O que posso eu dizer acerca do marido da Louisa...? O Jiren é um jovem empresário, muito bem parecido, um autêntico gentleman, que a arrebatou no primeiro encontro. Sim, no primeiro encontro deles, Jiren levou a Louisa num passeio de helicóptero. Como não se apaixonar por um homem desses?! Eu não tenho quem sequer me convide para um café... E como é alto o Jiren... E musculado... Sim, o Jiren é mesmo o tipo da Louisa. E a Louisa não tem nada a ver com a imagem nerd de uma académica. Essa sou eu. A Louisa é loira, cabelos com uma ondulação suave e olhos verdes cintilantes. Ao contrário de mim...

Suspiro, em frente ao espelho, ao ver-me em lingeri. Não há lingeri nenhuma que me favoreça, porque simplesmente as grandes marcas de roupa não se interessam por pessoas como eu. Assim como assim, as mulheres como eu também não têm nenhum homem que lhes tire a roupa para apreciar a lingeri, pelo que do ponto de vista de decisão de mercado, não é totalmente descabida. Hoje tenho uma reunião importante com o meu orientador de tese de doutoramento, o mestre Karim, e já decidi que vou vestir um fato preto com uma camisa branca, bem tradicional, como o Karim também é.

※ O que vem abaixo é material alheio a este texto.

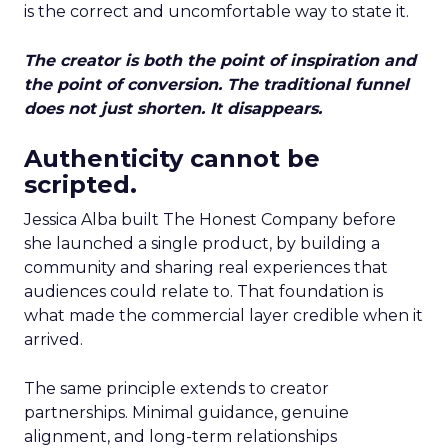
is the correct and uncomfortable way to state it.
The creator is both the point of inspiration and
the point of conversion. The traditional funnel
does not just shorten. It disappears.
Authenticity cannot be
scripted.
Jessica Alba built The Honest Company before
she launched a single product, by building a
community and sharing real experiences that
audiences could relate to. That foundation is
what made the commercial layer credible when it
arrived.
The same principle extends to creator
partnerships. Minimal guidance, genuine
alignment, and long-term relationships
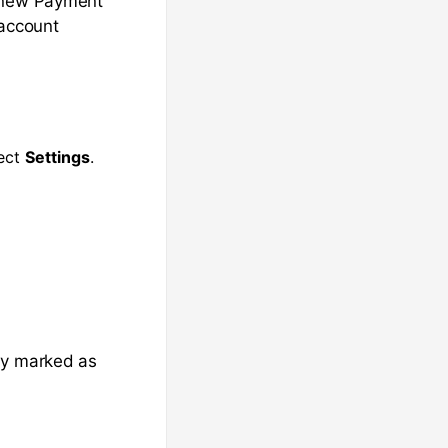
e new Payment
 account
lect
Settings
.
dy marked as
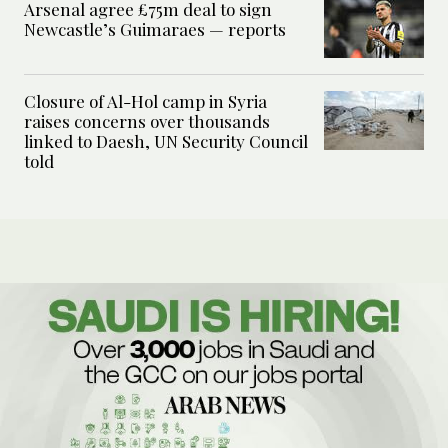
Arsenal agree £75m deal to sign
Newcastle’s Guimaraes — reports
Closure of Al-Hol camp in Syria
raises concerns over thousands
linked to Daesh, UN Security Council
told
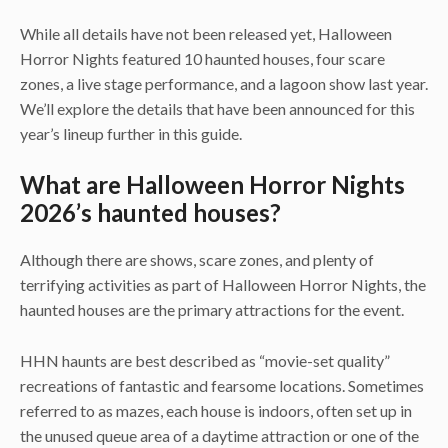
While all details have not been released yet, Halloween
Horror Nights featured 10 haunted houses, four scare
zones, a live stage performance, and a lagoon show last year.
We’ll explore the details that have been announced for this
year’s lineup further in this guide.
What are Halloween Horror Nights
2026’s haunted houses?
Although there are shows, scare zones, and plenty of
terrifying activities as part of Halloween Horror Nights, the
haunted houses are the primary attractions for the event.
HHN haunts are best described as “movie-set quality”
recreations of fantastic and fearsome locations. Sometimes
referred to as mazes, each house is indoors, often set up in
the unused queue area of a daytime attraction or one of the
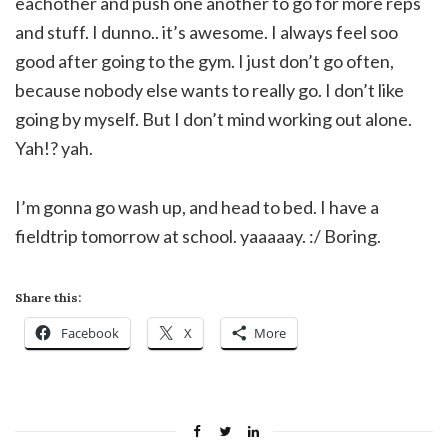
eachother and push one another to go for more reps
and stuff. I dunno.. it’s awesome. I always feel soo
good after going to the gym. I just don’t go often,
because nobody else wants to really go. I don’t like
going by myself. But I don’t mind working out alone.
Yah!? yah.
I’m gonna go wash up, and head to bed. I have a
fieldtrip tomorrow at school. yaaaaay. :/ Boring.
Share this:
Facebook
X
More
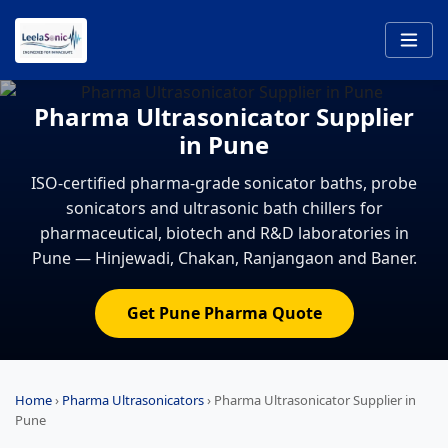
Pharma Ultrasonicator Supplier
in Pune
ISO-certified pharma-grade sonicator baths, probe
sonicators and ultrasonic bath chillers for
pharmaceutical, biotech and R&D laboratories in
Pune — Hinjewadi, Chakan, Ranjangaon and Baner.
Get Pune Pharma Quote
Home
›
Pharma Ultrasonicators
›
Pharma Ultrasonicator Supplier in
Pune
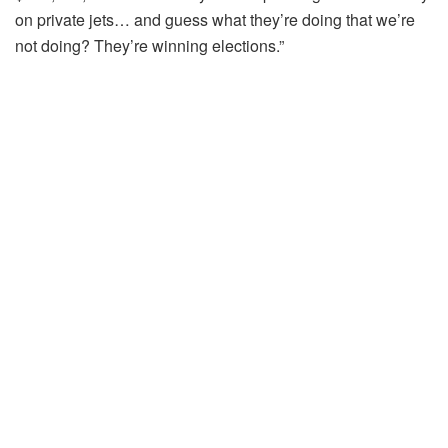
on private jets… and guess what they’re doing that we’re
not doing? They’re winning elections.”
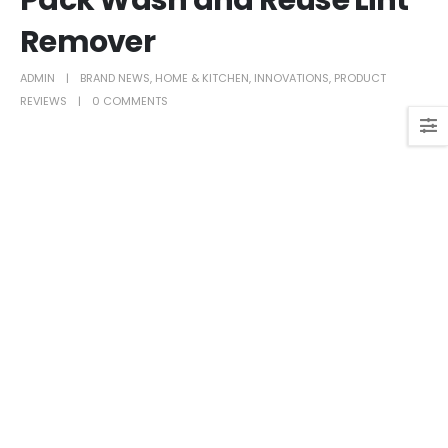
Pack Wash and Reuse Lint
Remover
ADMIN
BRAND NEWS
,
HOME & KITCHEN
,
INNOVATIONS
,
PRODUCT
REVIEWS
0 COMMENTS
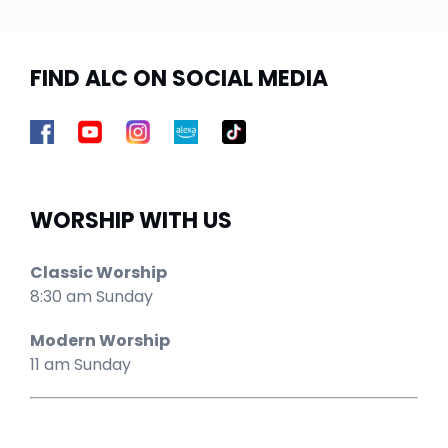
FIND ALC ON SOCIAL MEDIA
WORSHIP WITH US
Classic Worship
8:30 am Sunday
Modern Worship
11 am Sunday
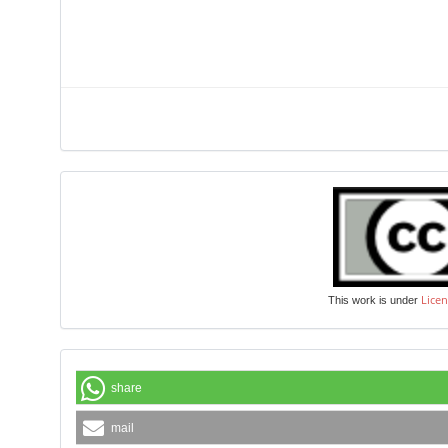
Licen
This work is under
share
mail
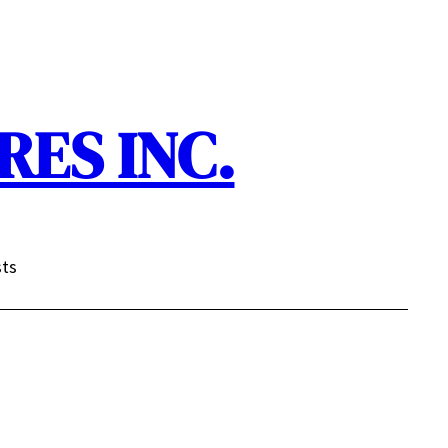
ES INC.
sts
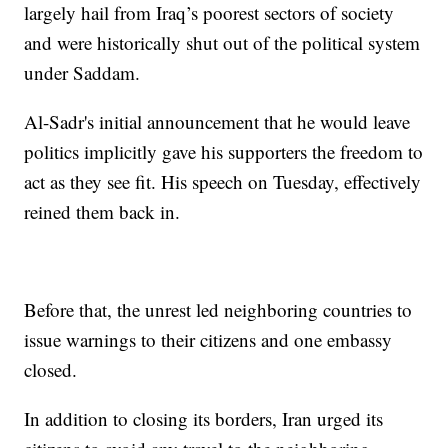
largely hail from Iraq’s poorest sectors of society
and were historically shut out of the political system
under Saddam.
Al-Sadr's initial announcement that he would leave
politics implicitly gave his supporters the freedom to
act as they see fit. His speech on Tuesday, effectively
reined them back in.
Before that, the unrest led neighboring countries to
issue warnings to their citizens and one embassy
closed.
In addition to closing its borders, Iran urged its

A reunião corre muito bem, o mestre Karim mostra-se satisfeito com os resultados da minha investigação. Fico orgulhosa de mim própria porque realmente tenho despendido bastante tempo com este trabalho e sinto que estou a conseguir chegar a algumas conclusões. Sempre adorei o conhecimento académico, é algo que me fascina e entusiasma. Não entendo como existem pessoas que negligenciam totalmente o espectro intelectual e apenas se focam no físico... Na verdade, grande parte da sociedade actual sofre desse mal. Cada vez mais é importante a aparência em vez da substância, e se eu até acho que intelectualmente sou interessante e alguém que vale a pena conhecer, tudo isso cai por terra devido ao meu aspecto. 27 anos, e nunca tive um namorado sério. Sou uma lástima. Para ser o estereótipo da cat lady, só me falta arranjar um gato. Se calhar eu deveria mesmo adoptar um gato... Penso nisso enquanto dou nova trinca no meu hambúrguer XXL com queijo, acompanhado de uma dose extra de batatas fritas com maionese e Coca Cola. Porque é que eu só gosto de coisas que engordam...?! Encolho os ombros e continuo a comer, nunca tive uma relação fácil com a comida... Entretanto, o meu telemóvel toca. É a Louisa. Provavelmente quer saber como correu a reunião.